Aviation Fellowship helping to rebuild Haiti

As the one year anniversary of the devastating earthquake that struck Haiti was marked in January, Mission Aviation Fellowship (MAF) is still hard at work, providing vital air transportation to fight cholera, enable relief efforts and aid in the rebuilding of the crippled nation.

"This has been a year of tragedy for Haiti, and MAF has been there from the beginning, standing alongside the Haitian people and doing all we can to improve the situation of the suffering," said John Boyd, president and CEO of MAF in the USA.

Former President Bill Clinton of the Clinton Bush Haiti Fund recently commended MAF for its vital role in the relief and rebuilding efforts.

"By organising hundreds of relief flights and delivering thousands of pounds of supplies, you've had a critical impact on Haiti's recovery," said Clinton.

While the earthquake grabbed all the major headlines, 2010 was a disaster-filled year for the impoverished Caribbean nation. Haiti has also suffered from Hurricane Tomas, a cholera outbreak that has killed an estimated 3,300 people and hospitalized more than 100,000, and political upheaval that has at times stifled Port-au-Prince and surrounding cities.

MAF has been working in Haiti since 1986, and has four aircraft at a permanent base at the Port-au-Prince airport.
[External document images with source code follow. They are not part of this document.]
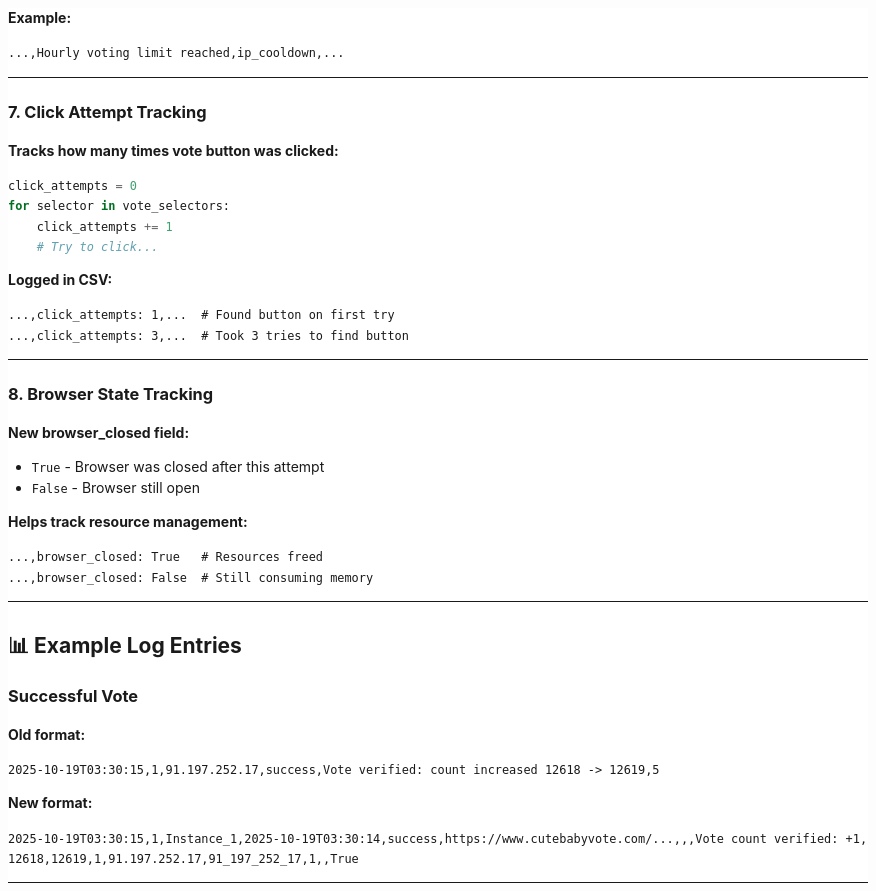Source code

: **Example:**
```csv
...,Hourly voting limit reached,ip_cooldown,...
```

---

### 7. Click Attempt Tracking

**Tracks how many times vote button was clicked:**
```python
click_attempts = 0
for selector in vote_selectors:
    click_attempts += 1
    # Try to click...
```

**Logged in CSV:**
```csv
...,click_attempts: 1,...  # Found button on first try
...,click_attempts: 3,...  # Took 3 tries to find button
```

---

### 8. Browser State Tracking

**New browser_closed field:**
- `True` - Browser was closed after this attempt
- `False` - Browser still open

**Helps track resource management:**
```csv
...,browser_closed: True   # Resources freed
...,browser_closed: False  # Still consuming memory
```

---

## 📊 Example Log Entries

### Successful Vote

**Old format:**
```csv
2025-10-19T03:30:15,1,91.197.252.17,success,Vote verified: count increased 12618 -> 12619,5
```

**New format:**
```csv
2025-10-19T03:30:15,1,Instance_1,2025-10-19T03:30:14,success,https://www.cutebabyvote.com/...,,,Vote count verified: +1,12618,12619,1,91.197.252.17,91_197_252_17,1,,True
```

---
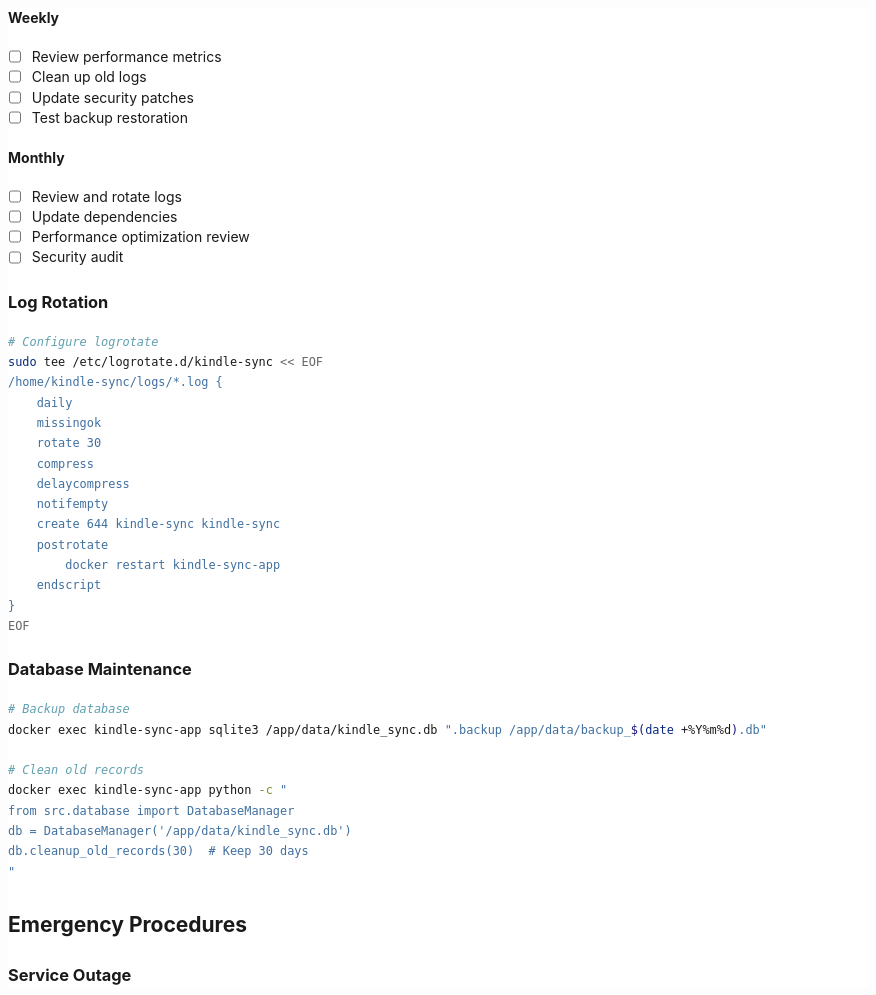 #### Weekly
- [ ] Review performance metrics
- [ ] Clean up old logs
- [ ] Update security patches
- [ ] Test backup restoration

#### Monthly
- [ ] Review and rotate logs
- [ ] Update dependencies
- [ ] Performance optimization review
- [ ] Security audit

### Log Rotation

```bash
# Configure logrotate
sudo tee /etc/logrotate.d/kindle-sync << EOF
/home/kindle-sync/logs/*.log {
    daily
    missingok
    rotate 30
    compress
    delaycompress
    notifempty
    create 644 kindle-sync kindle-sync
    postrotate
        docker restart kindle-sync-app
    endscript
}
EOF
```

### Database Maintenance

```bash
# Backup database
docker exec kindle-sync-app sqlite3 /app/data/kindle_sync.db ".backup /app/data/backup_$(date +%Y%m%d).db"

# Clean old records
docker exec kindle-sync-app python -c "
from src.database import DatabaseManager
db = DatabaseManager('/app/data/kindle_sync.db')
db.cleanup_old_records(30)  # Keep 30 days
"
```

## Emergency Procedures

### Service Outage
After the earthquake that crippled Haiti's already weak infrastructure, MAF partnered with some 60 relief agencies, transported medical personnel and aid workers, delivered critical relief supplies and performed many emergency medical evacuations. Since then, MAF has continued flying provisions, such as food, water and medical supplies - including IV solution - to help combat the country's cholera outbreak.
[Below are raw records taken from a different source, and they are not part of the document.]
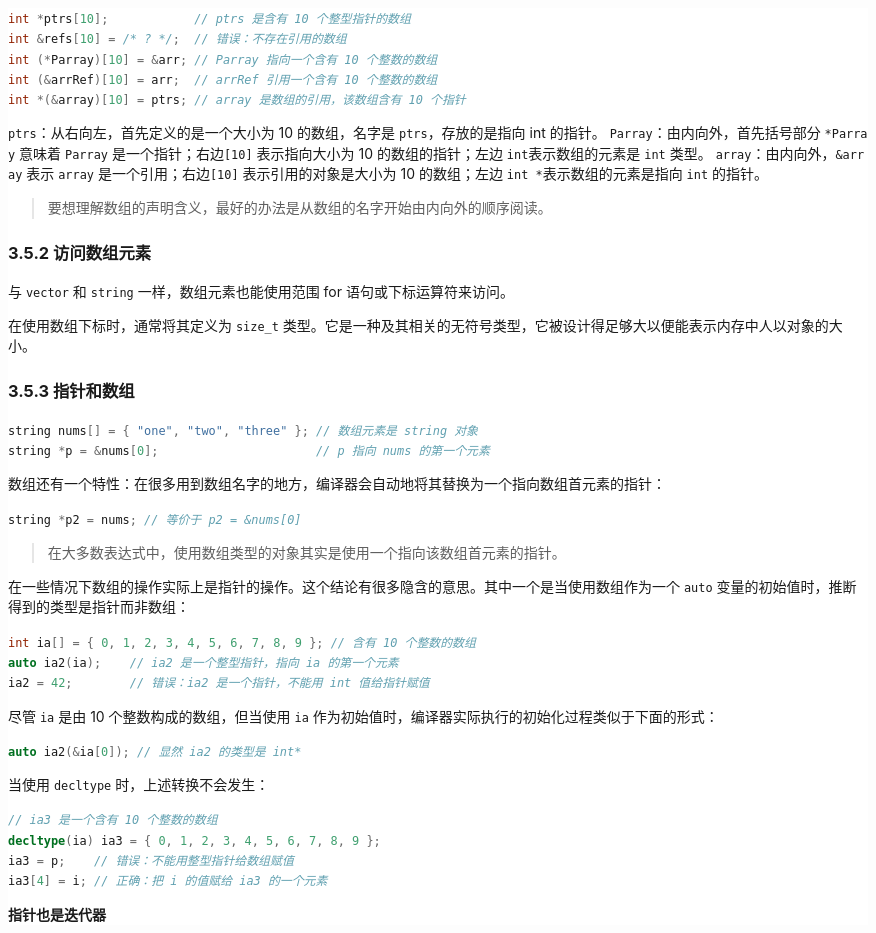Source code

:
 ```c++
int *ptrs[10];            // ptrs 是含有 10 个整型指针的数组
int &refs[10] = /* ? */;  // 错误：不存在引用的数组
int (*Parray)[10] = &arr; // Parray 指向一个含有 10 个整数的数组
int (&arrRef)[10] = arr;  // arrRef 引用一个含有 10 个整数的数组
int *(&array)[10] = ptrs; // array 是数组的引用，该数组含有 10 个指针
```

`ptrs`：从右向左，首先定义的是一个大小为 10 的数组，名字是 `ptrs`，存放的是指向 int 的指针。
`Parray`：由内向外，首先括号部分 `*Parray` 意味着 `Parray` 是一个指针；右边`[10]` 表示指向大小为 10 的数组的指针；左边 `int`表示数组的元素是 `int` 类型。
`array`：由内向外，`&array` 表示 `array` 是一个引用；右边`[10]` 表示引用的对象是大小为 10 的数组；左边 `int *`表示数组的元素是指向 `int` 的指针。

> 要想理解数组的声明含义，最好的办法是从数组的名字开始由内向外的顺序阅读。

### 3.5.2 访问数组元素

与 `vector` 和 `string` 一样，数组元素也能使用范围 for 语句或下标运算符来访问。

在使用数组下标时，通常将其定义为 `size_t` 类型。它是一种及其相关的无符号类型，它被设计得足够大以便能表示内存中人以对象的大小。

### 3.5.3 指针和数组

```c++
string nums[] = { "one", "two", "three" }; // 数组元素是 string 对象
string *p = &nums[0];                      // p 指向 nums 的第一个元素
```

数组还有一个特性：在很多用到数组名字的地方，编译器会自动地将其替换为一个指向数组首元素的指针：

```c++
string *p2 = nums; // 等价于 p2 = &nums[0]
```

> 在大多数表达式中，使用数组类型的对象其实是使用一个指向该数组首元素的指针。

在一些情况下数组的操作实际上是指针的操作。这个结论有很多隐含的意思。其中一个是当使用数组作为一个 `auto` 变量的初始值时，推断得到的类型是指针而非数组：

```c++
int ia[] = { 0, 1, 2, 3, 4, 5, 6, 7, 8, 9 }; // 含有 10 个整数的数组
auto ia2(ia);    // ia2 是一个整型指针，指向 ia 的第一个元素
ia2 = 42;        // 错误：ia2 是一个指针，不能用 int 值给指针赋值
```

尽管 `ia` 是由 10 个整数构成的数组，但当使用 `ia` 作为初始值时，编译器实际执行的初始化过程类似于下面的形式：

```c++
auto ia2(&ia[0]); // 显然 ia2 的类型是 int*
```

当使用 `decltype` 时，上述转换不会发生：

```c++
// ia3 是一个含有 10 个整数的数组
decltype(ia) ia3 = { 0, 1, 2, 3, 4, 5, 6, 7, 8, 9 };
ia3 = p;    // 错误：不能用整型指针给数组赋值
ia3[4] = i; // 正确：把 i 的值赋给 ia3 的一个元素
```

**指针也是迭代器**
We recently flew a medical team and 450kg of IV solution to a hospital in Port-de-Paix that was running short of staff and supplies. Upon landing, the MAF pilot also drove the medical team and supplies to the hospital, where more than 100 cholera patients were being treated, most of them children under the age of 12. Because their veins had collapsed due to severe dehydration, traditional IVs could not be used. The doctors taught hospital staff how to administer IVs through the bone marrow, a painful but life-saving treatment. Since beginning the bone marrow procedures, the hospital has drastically reduced the number of deaths.

As a result of the earthquake and subsequent misfortunes that have struck Haiti, the need for MAF services has pushed its Haiti operations to full capacity. MAF serves around 16 airstrips, and has added an additional plane to its fleet to meet the demand.

While already a challenging place, new obstacles have emerged. Many Haitians are disabled, having lost limbs after being trapped under the rubble of collapsed buildings. More than one million people remain in tent cities.

"MAF's role has increased exponentially because the infrastructure has been so compromised," Boyd says. MAF's services have become paramount to the rebuilding process of Haiti. Every week we are called upon to transport work teams and building supplies, or special equipment like water purification systems.

MAF Haiti staff recently had an opportunity to help in a different way by building homes for families whose houses collapsed in the earthquake.